Kann ich bei @ManyToMany eventuell noch irgendwo die Sequence mitgeben, damit JPA weiß wie die ID für Titelzuordnung erstellt wird?


----------



## Final_Striker (4. Aug 2010)

Wozu braucht titelzuordnung eine extra id? In der Regel wird da doch der zusammengesetzte Schlüssel aus Person und Titel verwendent.


----------



## y0dA (4. Aug 2010)

Final_Striker hat gesagt.:


> Wozu braucht titelzuordnung eine extra id? In der Regel wird da doch der zusammengesetzte Schlüssel aus Person und Titel verwendent.



Das ist doch jetzt irrelevant oder nicht..


----------



## Final_Striker (4. Aug 2010)

Ich weiß nicht ob das irrelevant ist oder nicht, aber meines Wissens nach, generiert man in den Zwischentabellen keine eigenen Primärschlüssel, sondern verwendet einen zusammengesetzten Primärschlüssel aus den zwei Fremdschlüsseln der beiden anderen Tablen. 

Person:
ID PK
...

Titelzuordnung:
Person-ID PK
Titel-ID PK

Titel:
ID PK
...


----------

──────

__AUFGABE__. Schreib den Abschnitt aus dem Forumsauszug zu JPA noch einmal ab, beginnend bei "Ich weiß nicht" und endend bei "beiden anderen Tablen.". Tausche dabei "Zwischentabellen" gegen "Verknüpfungstabellen" aus.

__GEZEIGTE ANGABEN__.
──────

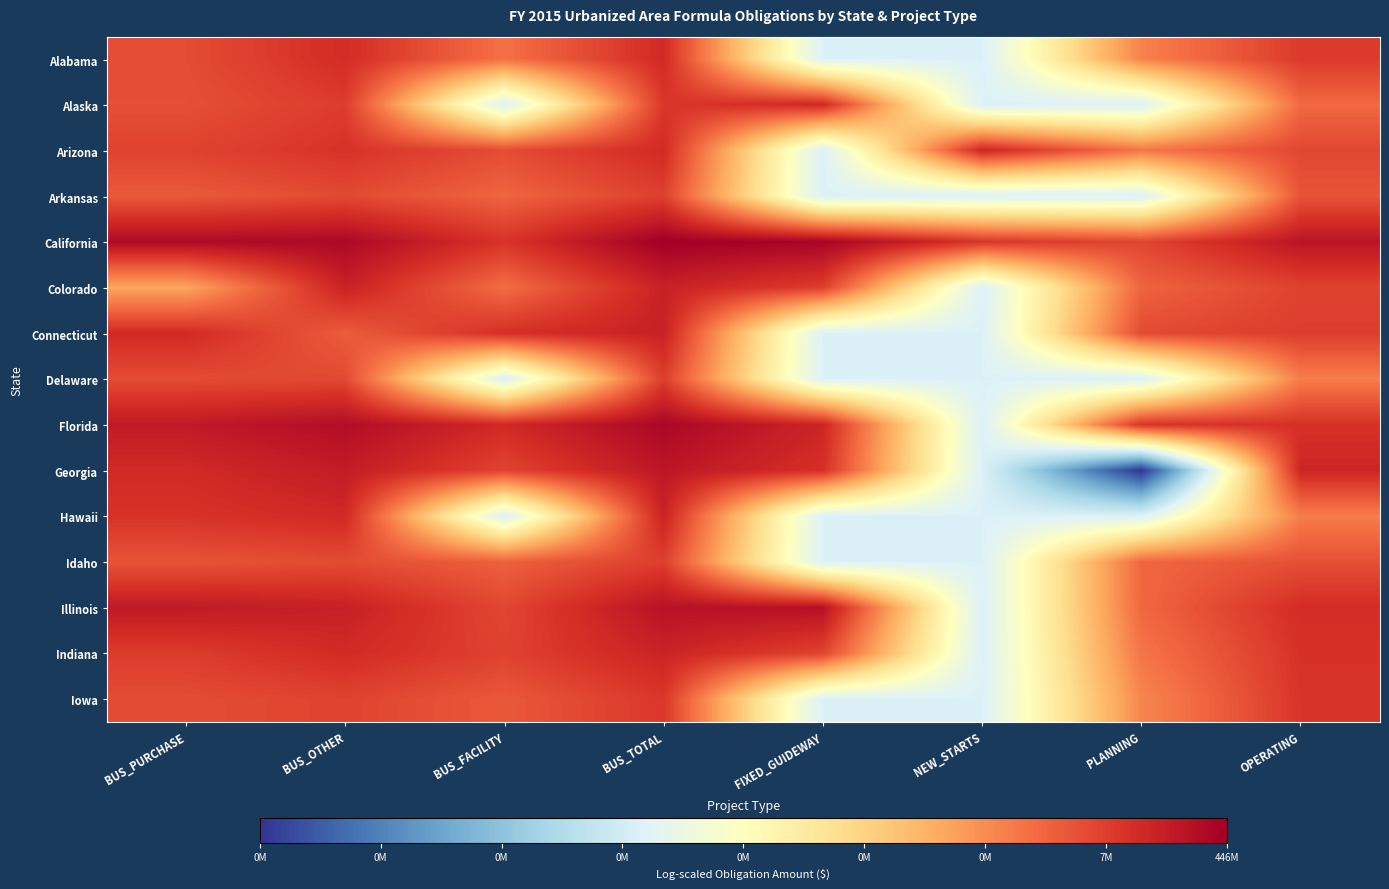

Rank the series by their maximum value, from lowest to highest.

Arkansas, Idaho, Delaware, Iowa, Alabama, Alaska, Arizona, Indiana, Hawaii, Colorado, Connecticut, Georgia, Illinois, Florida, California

──────

__LÖSUNG__.
Ich weiß nicht ob das irrelevant ist oder nicht, aber meines Wissens nach, generiert man in den Verknüpfungstabellen keine eigenen Primärschlüssel, sondern verwendet einen zusammengesetzten Primärschlüssel aus den zwei Fremdschlüsseln der beiden anderen Tablen.